Information
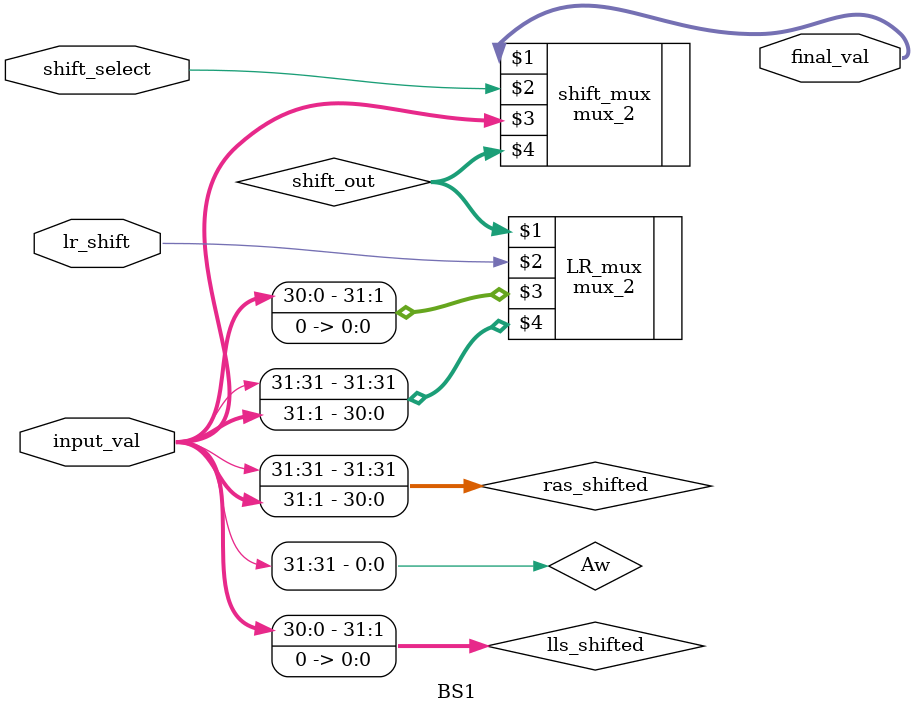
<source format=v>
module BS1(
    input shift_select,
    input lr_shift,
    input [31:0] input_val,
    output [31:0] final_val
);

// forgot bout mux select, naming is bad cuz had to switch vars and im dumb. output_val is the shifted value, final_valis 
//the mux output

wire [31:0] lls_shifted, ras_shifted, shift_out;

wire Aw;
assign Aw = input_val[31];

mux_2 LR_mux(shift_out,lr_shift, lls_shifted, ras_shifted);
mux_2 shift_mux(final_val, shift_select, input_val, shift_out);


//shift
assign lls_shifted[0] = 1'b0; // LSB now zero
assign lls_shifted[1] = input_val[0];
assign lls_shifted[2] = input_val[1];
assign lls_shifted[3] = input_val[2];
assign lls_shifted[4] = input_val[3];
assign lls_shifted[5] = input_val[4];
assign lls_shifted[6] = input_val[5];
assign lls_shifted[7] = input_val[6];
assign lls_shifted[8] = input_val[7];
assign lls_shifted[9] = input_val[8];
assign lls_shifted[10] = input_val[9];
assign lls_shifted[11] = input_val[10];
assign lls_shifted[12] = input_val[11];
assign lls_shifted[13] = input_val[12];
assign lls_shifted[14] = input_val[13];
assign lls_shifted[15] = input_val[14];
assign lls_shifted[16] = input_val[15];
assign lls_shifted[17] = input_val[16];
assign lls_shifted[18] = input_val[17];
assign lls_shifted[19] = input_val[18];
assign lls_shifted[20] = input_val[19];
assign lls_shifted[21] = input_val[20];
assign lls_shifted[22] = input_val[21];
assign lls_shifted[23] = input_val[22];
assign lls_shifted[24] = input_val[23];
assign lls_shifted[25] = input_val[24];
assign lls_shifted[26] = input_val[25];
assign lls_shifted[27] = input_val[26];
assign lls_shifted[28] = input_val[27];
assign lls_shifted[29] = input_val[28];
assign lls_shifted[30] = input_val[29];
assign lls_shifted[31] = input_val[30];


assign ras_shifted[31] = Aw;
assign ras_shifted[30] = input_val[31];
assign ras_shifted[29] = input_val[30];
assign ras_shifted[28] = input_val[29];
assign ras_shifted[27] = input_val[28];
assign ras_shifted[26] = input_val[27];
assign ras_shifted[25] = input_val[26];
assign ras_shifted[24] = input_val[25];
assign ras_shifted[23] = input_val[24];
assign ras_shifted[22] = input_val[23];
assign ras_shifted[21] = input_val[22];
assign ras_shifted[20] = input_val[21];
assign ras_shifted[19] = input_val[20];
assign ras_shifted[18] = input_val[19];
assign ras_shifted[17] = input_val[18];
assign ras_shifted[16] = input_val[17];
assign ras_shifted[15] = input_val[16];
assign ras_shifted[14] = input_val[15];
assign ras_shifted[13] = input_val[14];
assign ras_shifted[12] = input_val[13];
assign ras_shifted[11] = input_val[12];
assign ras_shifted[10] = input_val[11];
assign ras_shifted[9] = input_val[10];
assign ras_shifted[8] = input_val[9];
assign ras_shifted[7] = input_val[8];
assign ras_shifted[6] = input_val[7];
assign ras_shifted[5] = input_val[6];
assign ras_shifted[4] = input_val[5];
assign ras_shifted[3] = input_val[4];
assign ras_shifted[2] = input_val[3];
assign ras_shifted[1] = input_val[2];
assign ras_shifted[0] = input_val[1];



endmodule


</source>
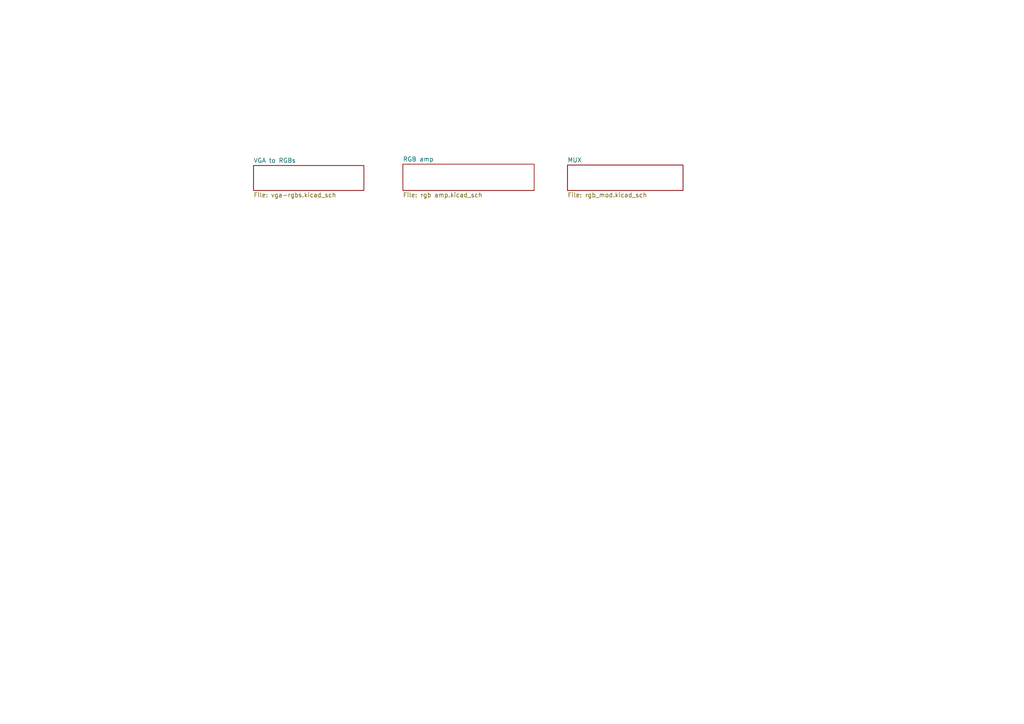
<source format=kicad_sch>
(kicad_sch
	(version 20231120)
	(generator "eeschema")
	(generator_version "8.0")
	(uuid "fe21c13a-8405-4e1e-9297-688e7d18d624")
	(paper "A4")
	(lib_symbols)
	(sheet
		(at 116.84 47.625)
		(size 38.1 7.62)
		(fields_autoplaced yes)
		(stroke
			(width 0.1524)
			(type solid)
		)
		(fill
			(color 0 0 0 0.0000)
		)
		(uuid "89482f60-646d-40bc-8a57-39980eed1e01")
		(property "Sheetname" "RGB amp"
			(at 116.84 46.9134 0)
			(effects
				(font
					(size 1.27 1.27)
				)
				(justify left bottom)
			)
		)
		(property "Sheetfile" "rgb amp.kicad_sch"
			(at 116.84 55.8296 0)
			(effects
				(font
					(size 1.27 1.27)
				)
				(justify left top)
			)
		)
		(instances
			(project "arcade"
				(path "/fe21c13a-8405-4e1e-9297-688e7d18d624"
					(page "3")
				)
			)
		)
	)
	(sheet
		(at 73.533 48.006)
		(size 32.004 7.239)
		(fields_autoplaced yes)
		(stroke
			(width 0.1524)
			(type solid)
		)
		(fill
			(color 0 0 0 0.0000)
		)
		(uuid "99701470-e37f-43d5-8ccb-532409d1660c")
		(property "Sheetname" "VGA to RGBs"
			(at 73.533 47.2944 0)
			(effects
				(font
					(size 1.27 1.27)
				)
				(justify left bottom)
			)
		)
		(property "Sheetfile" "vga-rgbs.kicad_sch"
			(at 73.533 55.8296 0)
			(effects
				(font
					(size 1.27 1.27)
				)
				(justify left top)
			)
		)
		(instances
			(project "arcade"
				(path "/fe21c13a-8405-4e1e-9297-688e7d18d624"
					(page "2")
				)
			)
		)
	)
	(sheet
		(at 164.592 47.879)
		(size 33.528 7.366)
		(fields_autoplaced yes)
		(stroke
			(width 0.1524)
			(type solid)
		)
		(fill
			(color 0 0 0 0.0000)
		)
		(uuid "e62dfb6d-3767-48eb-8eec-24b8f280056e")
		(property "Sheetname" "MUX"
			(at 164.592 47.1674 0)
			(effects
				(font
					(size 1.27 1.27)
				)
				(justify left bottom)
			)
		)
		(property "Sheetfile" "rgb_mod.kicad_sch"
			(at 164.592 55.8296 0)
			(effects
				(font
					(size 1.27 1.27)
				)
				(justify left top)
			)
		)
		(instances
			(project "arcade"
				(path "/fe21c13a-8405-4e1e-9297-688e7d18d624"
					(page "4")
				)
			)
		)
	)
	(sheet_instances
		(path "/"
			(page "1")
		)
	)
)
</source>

Your objective
For the data above, return an exact copy that contains no pictures.

Exercise solution
<source format=v>
module BS1(
    input shift_select,
    input lr_shift,
    input [31:0] input_val,
    output [31:0] final_val
);

// forgot bout mux select, naming is bad cuz had to switch vars and im dumb. output_val is the shifted value, final_valis 
//the mux output

wire [31:0] lls_shifted, ras_shifted, shift_out;

wire Aw;
assign Aw = input_val[31];

mux_2 LR_mux(shift_out,lr_shift, lls_shifted, ras_shifted);
mux_2 shift_mux(final_val, shift_select, input_val, shift_out);


//shift
assign lls_shifted[0] = 1'b0; // LSB now zero
assign lls_shifted[1] = input_val[0];
assign lls_shifted[2] = input_val[1];
assign lls_shifted[3] = input_val[2];
assign lls_shifted[4] = input_val[3];
assign lls_shifted[5] = input_val[4];
assign lls_shifted[6] = input_val[5];
assign lls_shifted[7] = input_val[6];
assign lls_shifted[8] = input_val[7];
assign lls_shifted[9] = input_val[8];
assign lls_shifted[10] = input_val[9];
assign lls_shifted[11] = input_val[10];
assign lls_shifted[12] = input_val[11];
assign lls_shifted[13] = input_val[12];
assign lls_shifted[14] = input_val[13];
assign lls_shifted[15] = input_val[14];
assign lls_shifted[16] = input_val[15];
assign lls_shifted[17] = input_val[16];
assign lls_shifted[18] = input_val[17];
assign lls_shifted[19] = input_val[18];
assign lls_shifted[20] = input_val[19];
assign lls_shifted[21] = input_val[20];
assign lls_shifted[22] = input_val[21];
assign lls_shifted[23] = input_val[22];
assign lls_shifted[24] = input_val[23];
assign lls_shifted[25] = input_val[24];
assign lls_shifted[26] = input_val[25];
assign lls_shifted[27] = input_val[26];
assign lls_shifted[28] = input_val[27];
assign lls_shifted[29] = input_val[28];
assign lls_shifted[30] = input_val[29];
assign lls_shifted[31] = input_val[30];


assign ras_shifted[31] = Aw;
assign ras_shifted[30] = input_val[31];
assign ras_shifted[29] = input_val[30];
assign ras_shifted[28] = input_val[29];
assign ras_shifted[27] = input_val[28];
assign ras_shifted[26] = input_val[27];
assign ras_shifted[25] = input_val[26];
assign ras_shifted[24] = input_val[25];
assign ras_shifted[23] = input_val[24];
assign ras_shifted[22] = input_val[23];
assign ras_shifted[21] = input_val[22];
assign ras_shifted[20] = input_val[21];
assign ras_shifted[19] = input_val[20];
assign ras_shifted[18] = input_val[19];
assign ras_shifted[17] = input_val[18];
assign ras_shifted[16] = input_val[17];
assign ras_shifted[15] = input_val[16];
assign ras_shifted[14] = input_val[15];
assign ras_shifted[13] = input_val[14];
assign ras_shifted[12] = input_val[13];
assign ras_shifted[11] = input_val[12];
assign ras_shifted[10] = input_val[11];
assign ras_shifted[9] = input_val[10];
assign ras_shifted[8] = input_val[9];
assign ras_shifted[7] = input_val[8];
assign ras_shifted[6] = input_val[7];
assign ras_shifted[5] = input_val[6];
assign ras_shifted[4] = input_val[5];
assign ras_shifted[3] = input_val[4];
assign ras_shifted[2] = input_val[3];
assign ras_shifted[1] = input_val[2];
assign ras_shifted[0] = input_val[1];



endmodule


</source>
<source format=kicad_sch>
(kicad_sch
	(version 20231120)
	(generator "eeschema")
	(generator_version "8.0")
	(uuid "fe21c13a-8405-4e1e-9297-688e7d18d624")
	(paper "A4")
	(lib_symbols)
	(sheet
		(at 116.84 47.625)
		(size 38.1 7.62)
		(fields_autoplaced yes)
		(stroke
			(width 0.1524)
			(type solid)
		)
		(fill
			(color 0 0 0 0.0000)
		)
		(uuid "89482f60-646d-40bc-8a57-39980eed1e01")
		(property "Sheetname" "RGB amp"
			(at 116.84 46.9134 0)
			(effects
				(font
					(size 1.27 1.27)
				)
				(justify left bottom)
			)
		)
		(property "Sheetfile" "rgb amp.kicad_sch"
			(at 116.84 55.8296 0)
			(effects
				(font
					(size 1.27 1.27)
				)
				(justify left top)
			)
		)
		(instances
			(project "arcade"
				(path "/fe21c13a-8405-4e1e-9297-688e7d18d624"
					(page "3")
				)
			)
		)
	)
	(sheet
		(at 73.533 48.006)
		(size 32.004 7.239)
		(fields_autoplaced yes)
		(stroke
			(width 0.1524)
			(type solid)
		)
		(fill
			(color 0 0 0 0.0000)
		)
		(uuid "99701470-e37f-43d5-8ccb-532409d1660c")
		(property "Sheetname" "VGA to RGBs"
			(at 73.533 47.2944 0)
			(effects
				(font
					(size 1.27 1.27)
				)
				(justify left bottom)
			)
		)
		(property "Sheetfile" "vga-rgbs.kicad_sch"
			(at 73.533 55.8296 0)
			(effects
				(font
					(size 1.27 1.27)
				)
				(justify left top)
			)
		)
		(instances
			(project "arcade"
				(path "/fe21c13a-8405-4e1e-9297-688e7d18d624"
					(page "2")
				)
			)
		)
	)
	(sheet
		(at 164.592 47.879)
		(size 33.528 7.366)
		(fields_autoplaced yes)
		(stroke
			(width 0.1524)
			(type solid)
		)
		(fill
			(color 0 0 0 0.0000)
		)
		(uuid "e62dfb6d-3767-48eb-8eec-24b8f280056e")
		(property "Sheetname" "MUX"
			(at 164.592 47.1674 0)
			(effects
				(font
					(size 1.27 1.27)
				)
				(justify left bottom)
			)
		)
		(property "Sheetfile" "rgb_mod.kicad_sch"
			(at 164.592 55.8296 0)
			(effects
				(font
					(size 1.27 1.27)
				)
				(justify left top)
			)
		)
		(instances
			(project "arcade"
				(path "/fe21c13a-8405-4e1e-9297-688e7d18d624"
					(page "4")
				)
			)
		)
	)
	(sheet_instances
		(path "/"
			(page "1")
		)
	)
)
</source>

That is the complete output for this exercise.